=== Section Start ===
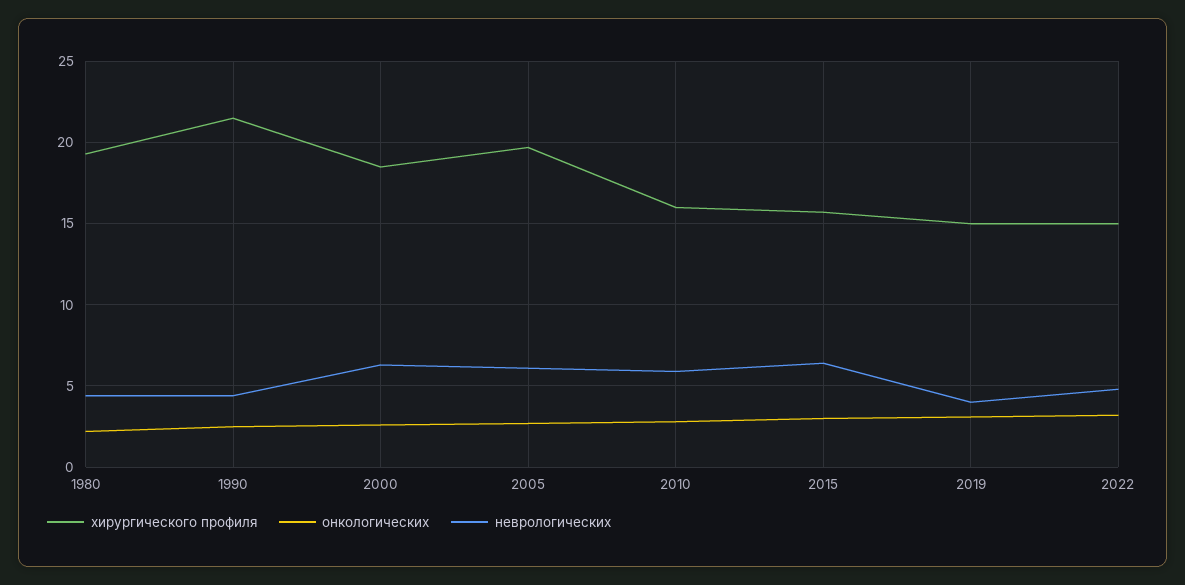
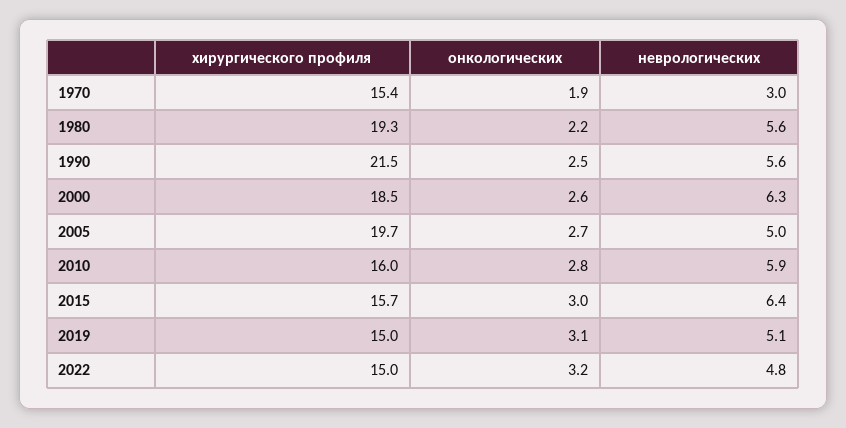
неврологических, 1980: 4.5 -> 5.6
неврологических, 1990: 4.5 -> 5.6
неврологических, 2005: 6 -> 5
неврологических, 2019: 4 -> 5.1
хирургического профиля, 1970: none -> 15.4
онкологических, 1970: none -> 1.9
неврологических, 1970: none -> 3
=== Section End ===
▸ PROBLEM DETAILS
Please filter the entries above down to the lines holding "неврологических" and copy them.

▸ REPLY
неврологических, 1980: 4.5 -> 5.6
неврологических, 1990: 4.5 -> 5.6
неврологических, 2005: 6 -> 5
неврологических, 2019: 4 -> 5.1
неврологических, 1970: none -> 3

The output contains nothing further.